JOB =>
In the records, each line holding "widetilde" must be reported.

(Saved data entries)
<<<<
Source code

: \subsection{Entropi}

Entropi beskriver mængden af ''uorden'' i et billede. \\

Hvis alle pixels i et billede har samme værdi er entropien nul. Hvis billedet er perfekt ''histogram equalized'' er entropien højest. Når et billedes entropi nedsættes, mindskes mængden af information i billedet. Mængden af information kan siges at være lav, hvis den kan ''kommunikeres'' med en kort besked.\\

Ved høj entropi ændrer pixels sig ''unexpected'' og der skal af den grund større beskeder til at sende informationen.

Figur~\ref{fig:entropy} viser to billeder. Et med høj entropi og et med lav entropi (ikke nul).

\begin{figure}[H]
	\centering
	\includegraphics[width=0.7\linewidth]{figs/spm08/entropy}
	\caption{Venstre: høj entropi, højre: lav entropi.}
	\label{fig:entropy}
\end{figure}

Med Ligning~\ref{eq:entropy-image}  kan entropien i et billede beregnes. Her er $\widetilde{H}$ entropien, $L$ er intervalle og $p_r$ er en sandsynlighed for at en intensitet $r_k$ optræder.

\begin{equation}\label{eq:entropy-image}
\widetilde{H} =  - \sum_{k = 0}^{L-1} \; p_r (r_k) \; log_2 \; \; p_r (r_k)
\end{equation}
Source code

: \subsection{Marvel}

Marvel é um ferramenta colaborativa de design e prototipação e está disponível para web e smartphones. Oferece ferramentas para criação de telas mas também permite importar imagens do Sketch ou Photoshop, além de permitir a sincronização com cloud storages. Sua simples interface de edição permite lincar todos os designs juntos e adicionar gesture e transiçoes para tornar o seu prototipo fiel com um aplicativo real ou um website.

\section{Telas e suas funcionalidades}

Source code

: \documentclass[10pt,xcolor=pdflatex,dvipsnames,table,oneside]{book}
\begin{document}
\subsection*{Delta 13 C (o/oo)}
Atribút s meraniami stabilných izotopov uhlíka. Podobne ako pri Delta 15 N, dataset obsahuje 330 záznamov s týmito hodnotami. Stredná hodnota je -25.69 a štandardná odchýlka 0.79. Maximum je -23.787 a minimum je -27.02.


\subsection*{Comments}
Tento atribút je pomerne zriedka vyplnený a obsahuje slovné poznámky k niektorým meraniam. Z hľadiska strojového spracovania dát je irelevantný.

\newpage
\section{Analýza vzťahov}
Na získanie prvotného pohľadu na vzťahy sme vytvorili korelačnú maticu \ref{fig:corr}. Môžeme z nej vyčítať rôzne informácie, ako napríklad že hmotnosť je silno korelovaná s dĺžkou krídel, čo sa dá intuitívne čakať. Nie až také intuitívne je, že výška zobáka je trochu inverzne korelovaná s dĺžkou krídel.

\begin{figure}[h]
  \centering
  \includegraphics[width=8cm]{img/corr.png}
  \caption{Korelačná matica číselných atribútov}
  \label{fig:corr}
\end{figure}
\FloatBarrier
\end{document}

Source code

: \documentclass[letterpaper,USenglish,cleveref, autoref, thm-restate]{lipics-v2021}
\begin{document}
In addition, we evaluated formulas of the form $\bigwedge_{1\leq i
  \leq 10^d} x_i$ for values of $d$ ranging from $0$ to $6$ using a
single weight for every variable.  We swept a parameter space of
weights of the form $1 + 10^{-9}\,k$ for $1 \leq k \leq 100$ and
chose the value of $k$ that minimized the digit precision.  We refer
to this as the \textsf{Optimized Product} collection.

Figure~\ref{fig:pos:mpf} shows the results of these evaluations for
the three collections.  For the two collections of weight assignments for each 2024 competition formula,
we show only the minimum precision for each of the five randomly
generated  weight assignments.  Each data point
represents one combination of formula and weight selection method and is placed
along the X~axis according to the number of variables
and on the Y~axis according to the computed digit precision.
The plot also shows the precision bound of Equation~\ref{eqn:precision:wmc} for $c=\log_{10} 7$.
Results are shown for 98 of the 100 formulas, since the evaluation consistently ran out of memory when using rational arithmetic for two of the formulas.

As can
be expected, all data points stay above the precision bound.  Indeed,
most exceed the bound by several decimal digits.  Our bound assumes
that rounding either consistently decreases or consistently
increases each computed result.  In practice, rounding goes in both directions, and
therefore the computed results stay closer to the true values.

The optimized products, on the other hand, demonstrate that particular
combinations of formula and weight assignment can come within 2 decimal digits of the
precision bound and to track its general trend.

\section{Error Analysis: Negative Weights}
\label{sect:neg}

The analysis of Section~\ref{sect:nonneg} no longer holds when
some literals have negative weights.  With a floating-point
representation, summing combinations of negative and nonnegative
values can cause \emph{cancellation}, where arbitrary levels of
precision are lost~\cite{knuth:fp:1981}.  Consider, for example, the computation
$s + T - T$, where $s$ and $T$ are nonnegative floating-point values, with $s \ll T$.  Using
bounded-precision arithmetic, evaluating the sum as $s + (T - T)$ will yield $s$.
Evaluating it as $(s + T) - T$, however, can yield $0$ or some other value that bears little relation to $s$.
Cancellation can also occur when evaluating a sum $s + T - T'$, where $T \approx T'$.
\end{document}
>>>>
YOUR RESPONSE =>
Med Ligning~\ref{eq:entropy-image}  kan entropien i et billede beregnes. Her er $\widetilde{H}$ entropien, $L$ er intervalle og $p_r$ er en sandsynlighed for at en intensitet $r_k$ optræder.
\widetilde{H} =  - \sum_{k = 0}^{L-1} \; p_r (r_k) \; log_2 \; \; p_r (r_k)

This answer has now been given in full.